- Task goal
List every line of the rows below that contains the string "формат". Case counts.

- Material provided

------------------------------------------------

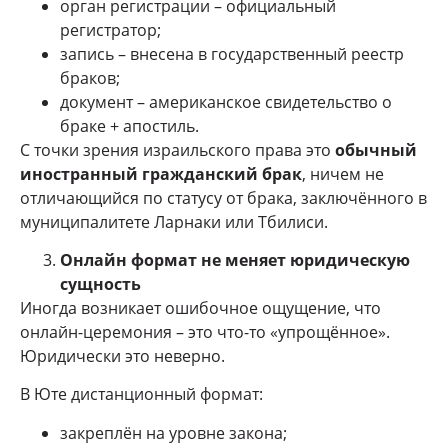
орган регистрации – официальный
регистратор;
запись – внесена в государственный реестр
браков;
документ – американское свидетельство о
браке + апостиль.
С точки зрения израильского права это
обычный
иностранный гражданский брак
, ничем не
отличающийся по статусу от брака, заключённого в
муниципалитете Ларнаки или Тбилиси.
Онлайн формат не меняет юридическую
сущность
Иногда возникает ошибочное ощущение, что
онлайн-церемония – это что-то «упрощённое».
Юридически это неверно.
В Юте дистанционный формат:
закреплён на уровне закона;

------------------------------------------------

- Reply
Онлайн формат не меняет юридическую
В Юте дистанционный формат:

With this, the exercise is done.